Unser Technischer Vertriebsleiter für Deutschland, Dr. Matthias Golomb, wurde von Dominik Beschlarz von Chemie Technik über den Einsatz von Robotik in der Abfallwirtschaft interviewt.
Lesen Sie die Diskussion unten.
In welchem Zusammenhang steht für Sie die Robotik mit Nachhaltigkeit und Kreislaufwirtschaft?
Matthias Golomb: Eine Kreislaufwirtschaft kann nur dann existieren, wenn die verwendeten Materialien wirtschaftlich wiederverwendet werden können. Die Kosten der Materialsortierung sind allerdings oft höher als der Verkaufswert. Hier kommt die Sortierautomatisierung ins Spiel: Sie senkt die Kosten und sorgt für eine konsistente Sortierqualität. Unsere Roboterlösungen ermöglichen es Entsorgungsunternehmen, von einer Sortierung zu profitieren, die kontinuierlich und genauer ist als menschliche Sortierer.
Sie haben mit „Recycleye Vision“ eine KI-gestützte Sortier-Software entwickelt. Wo genau liegen die Unterschiede im Vergleich zu marktbegleitenden Lösungen?
Golomb: Automatisiertes Sortieren ist seit einigen Jahren verfügbar. Die wichtigste Innovation, die wir mit KI einbringen, ist die Fähigkeit, viele Materialien zu identifizieren, die eine Herausforderung für gängige Sortierlösungen darstellen. NIR (Nahinfrarot) zum Beispiel, welches häufig zum Sortieren verwendet wird, kann Schwierigkeiten haben, Materialien wie schwarze Kunststoffe oder Verbundstoffe korrekt zu identifizieren. Ein weiteres Problem ist die Unterscheidung zwischen lebensmittelechten und Standardkunststoffen. Mit KI und einer großen Bilddatenbank ist dies aber möglich, wodurch eine größere Anzahl wertvoller Materialien sortiert werden kann.
Sie arbeiten nicht nur an KI-gestützter Software allein – zusammen mit dem Robotikhersteller Fanuc entwickeln sie Automatisierungslösungen für das Sortieren von Abfallströmen. Wie kam es zu dieser Partnerschaft?
Golomb: Wir sind stolz darauf, für Fanuc UK der exklusive Partner für Robotik für den LVP-Abfallsektor in Großbritannien zu sein. Diese Partnerschaft entstand schon früh, als wir nach einer leichten und reaktionsschnellen Lösung suchten, die ohne großen Aufwand nachträglich an bestehenden Anlagen angebracht werden konnte. Fanuc hat mit uns zusammengearbeitet, um unsere 6-Achsen-Lösung zu entwickeln, die wir heute benutzen, und unser Wachstum zum gegenseitigen Nutzen unterstützt.

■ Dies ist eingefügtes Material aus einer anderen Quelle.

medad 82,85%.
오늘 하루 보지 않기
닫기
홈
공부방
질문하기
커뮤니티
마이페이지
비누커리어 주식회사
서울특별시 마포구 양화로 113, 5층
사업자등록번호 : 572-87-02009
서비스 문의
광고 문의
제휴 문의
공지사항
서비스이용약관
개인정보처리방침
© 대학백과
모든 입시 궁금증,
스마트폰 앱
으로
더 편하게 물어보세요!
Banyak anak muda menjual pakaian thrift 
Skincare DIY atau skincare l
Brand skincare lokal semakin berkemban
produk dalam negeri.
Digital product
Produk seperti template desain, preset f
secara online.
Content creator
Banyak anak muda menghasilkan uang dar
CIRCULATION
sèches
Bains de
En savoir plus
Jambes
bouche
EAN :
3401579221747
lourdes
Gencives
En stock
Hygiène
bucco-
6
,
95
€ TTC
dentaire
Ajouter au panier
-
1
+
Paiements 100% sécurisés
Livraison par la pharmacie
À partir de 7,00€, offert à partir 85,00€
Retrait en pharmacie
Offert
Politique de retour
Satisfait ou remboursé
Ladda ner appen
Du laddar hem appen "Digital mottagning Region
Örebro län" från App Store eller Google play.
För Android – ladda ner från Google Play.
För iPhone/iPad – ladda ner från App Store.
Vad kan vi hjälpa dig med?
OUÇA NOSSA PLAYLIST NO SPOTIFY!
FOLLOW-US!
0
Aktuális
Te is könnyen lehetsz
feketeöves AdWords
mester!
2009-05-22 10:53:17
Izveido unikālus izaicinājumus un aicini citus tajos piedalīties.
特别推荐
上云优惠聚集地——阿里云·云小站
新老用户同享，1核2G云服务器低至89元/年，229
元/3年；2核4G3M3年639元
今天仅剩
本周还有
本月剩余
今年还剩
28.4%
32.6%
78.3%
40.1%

Welche Robotertypen werden für das Sortieren von Abfall eingesetzt und warum?
Golomb: Unsere Roboterlösung ist ein 6-Achsen Roboter, der über eine einzigartige Punkt-, Dreh- und Schussfunktion verfügt, die wir speziell entwickelt haben, um Recyclingmaterial schnell und effizient zu sortieren. Dies bedeutet, dass der Roboter in der Lage ist, einen Artikel zu entnehmen und ihn zielgenau in einen von vier vorgesehenen Behältern oder auf eine Seite des Bands zu schießen. Ein Sensor im Greifer erkennt zudem fehlgeschlagene Zugriffe, wodurch verschwendete Wege und Zeit eingespart werden. Diese Flexibilität ist ein Hauptunterschied zu den häufig eingesetzten Delta-Robotern. Ein weiterer Unterschied unseres Roboters zu diesen ist das relativ leichte Design, welches eine Installation auf bestehenden Bändern ohne große Umbauten ermöglicht. Dies spart Zeit und Geld und verursacht vor allem keinen Stillstand der Anlage beim Einbau.
Lassen sich die KI-gestützten Systeme trainieren? Wie gehen diese beispielsweise mit nicht vollständig entleerten Behältnissen wie einer transparenten Ketchup-Flasche um?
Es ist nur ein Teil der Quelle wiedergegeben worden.